Advocates of universal pharmacare say they worry the government’s legislation needs to be clarified but is being rushed through the legislative process for political reasons.
The pharmacare bill, C-64, was tabled in the House of Commons in February. The bill is the result of protracted negotiations between the New Democrats and Liberals as part of their now defunct supply-and-confidence agreement.
The deal, which was in place for 2½ years, saw the parties work together on key priorities, including pharmacare.
The working arrangement afforded the governing Liberals the support they needed to stay in power in a minority Parliament. Speculation has mounted since NDP Leader Jagmeet Singh recently announced his party was walking away from the agreement that an election could take place earlier than October, 2025.
Jane Philpott, a physician who served as health minister under Prime Minister Justin Trudeau and is now the dean of health sciences at Queen’s University, said what is “risky” right now is both the Liberals and the NDP are motivated to be able to say to Canadians that they were able to get a pharmacare bill passed.
“But a bad pharmacare bill is not what we’re looking for as Canadians,” she said. “We need the right kind of model for pharmacare.”
Pharmacare legislation passed in the House of Commons in June and is now being considered by the Senate. Dr. Philpott said it is her hope the Senate will exercise its authority and “make the necessary amendments so that we won’t have this fragmented, insufficient bill passed.”
“Then we have to hope that the both the Liberals and the NDP will support those amendments and get it right the first time,” she said.
Health Minister Mark Holland recently urged senators at a committee to move quickly to see its passage, saying it was “balanced on a pinhead.”
The bill says if there’s an agreement in place, the federal health minister can make payments to a province or territory to bolster any existing public pharmacare coverage and to provide “universal single-payer” coverage for specific prescription drugs and related products intended for contraception and diabetes treatment.
Mr. Holland has pointed to a memorandum of understanding, announced this month with the NDP government of B.C., and hopes it will answer questions about how the program could work.
It would see the province’s existing contraceptive coverage expanded to include hormone replacement therapy to treat menopausal symptoms. Both governments have said they intend to enter into formal negotiations if Bill C-64 receives royal assent, but B.C. is currently in the midst of a provincial election campaign.
Pharmacare proponents, such as Steve Morgan, a professor at the University of British Columbia’s School of Population and Public Health, testified before a Senate committee this month and outlined concerns about Bill C-64.
Prof. Morgan said his view is Bill C-64 was “written under duress” as the Liberals and NDP “attempted to salvage” their supply-and-confidence agreement.
“The result is a bill that is dangerously ambiguous,” he testified.
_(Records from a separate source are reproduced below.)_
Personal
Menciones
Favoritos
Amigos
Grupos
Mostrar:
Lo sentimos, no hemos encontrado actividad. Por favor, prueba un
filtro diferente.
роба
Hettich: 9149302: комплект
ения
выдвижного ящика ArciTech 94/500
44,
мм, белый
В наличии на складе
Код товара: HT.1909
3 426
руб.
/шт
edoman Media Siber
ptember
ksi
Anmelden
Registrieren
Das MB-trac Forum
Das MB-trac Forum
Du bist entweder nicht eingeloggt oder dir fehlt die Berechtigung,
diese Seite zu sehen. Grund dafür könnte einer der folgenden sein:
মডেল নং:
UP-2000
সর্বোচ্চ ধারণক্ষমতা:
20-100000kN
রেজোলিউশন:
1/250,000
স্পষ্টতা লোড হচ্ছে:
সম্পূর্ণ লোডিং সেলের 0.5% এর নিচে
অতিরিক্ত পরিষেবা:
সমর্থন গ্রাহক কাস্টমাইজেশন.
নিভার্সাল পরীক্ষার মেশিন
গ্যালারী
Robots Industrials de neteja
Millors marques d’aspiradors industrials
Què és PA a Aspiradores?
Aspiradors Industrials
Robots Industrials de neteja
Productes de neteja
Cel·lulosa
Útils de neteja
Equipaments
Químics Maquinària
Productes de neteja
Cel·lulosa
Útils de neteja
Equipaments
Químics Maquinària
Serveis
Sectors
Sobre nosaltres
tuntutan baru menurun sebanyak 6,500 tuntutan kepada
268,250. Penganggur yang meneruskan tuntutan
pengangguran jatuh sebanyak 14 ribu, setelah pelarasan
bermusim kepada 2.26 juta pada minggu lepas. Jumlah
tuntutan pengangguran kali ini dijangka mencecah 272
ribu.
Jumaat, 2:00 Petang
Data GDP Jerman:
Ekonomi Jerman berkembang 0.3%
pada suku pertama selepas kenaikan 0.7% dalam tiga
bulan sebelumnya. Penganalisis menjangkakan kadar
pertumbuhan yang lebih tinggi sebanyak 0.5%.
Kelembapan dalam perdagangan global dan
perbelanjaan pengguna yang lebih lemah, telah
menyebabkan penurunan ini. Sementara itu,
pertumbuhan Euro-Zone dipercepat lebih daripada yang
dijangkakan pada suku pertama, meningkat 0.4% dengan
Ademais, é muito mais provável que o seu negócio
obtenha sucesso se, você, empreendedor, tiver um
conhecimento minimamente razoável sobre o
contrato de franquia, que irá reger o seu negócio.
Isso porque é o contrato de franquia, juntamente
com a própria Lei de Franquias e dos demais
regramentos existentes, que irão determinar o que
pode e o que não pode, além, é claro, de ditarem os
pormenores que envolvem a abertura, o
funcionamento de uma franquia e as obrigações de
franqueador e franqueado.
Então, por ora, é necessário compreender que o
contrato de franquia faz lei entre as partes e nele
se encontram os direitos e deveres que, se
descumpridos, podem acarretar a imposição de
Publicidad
For example, he said the bill “does not even attempt” to define terms such as universal and single-payer.
While speaking to reporters outside the chamber of the House of Commons on Thursday, Mr. Holland said the government is approaching pharmacare in stages. There is not “universal consensus on where we go,” he added.
Mr. Holland said there is a model for single-payer, universal delivery of two classes of drugs – contraceptives and diabetes medication – that will be publicly delivered.
When the pharmacare bill was tabled, the NDP was asked how it could frame the bill as a win for universal, single-payer pharmacare when there is only coverage for the two drug classes.
NDP MP Don Davies, who was his party’s health critic at the time, said diabetes and contraceptive medications would be delivered through a single-payer model. He also said within a year of the passage of the bill that an essential-medicines list would be established as the next slate of drugs that would be considered for an expanded program.
The bill says the federal minister must, no later than 30 days after the bill receives royal assent, establish a committee of experts to make recommendations on options for the operation and financing of “national, universal, single-payer pharmacare.”
The federal Conservatives do not support the government’s pharmacare legislation.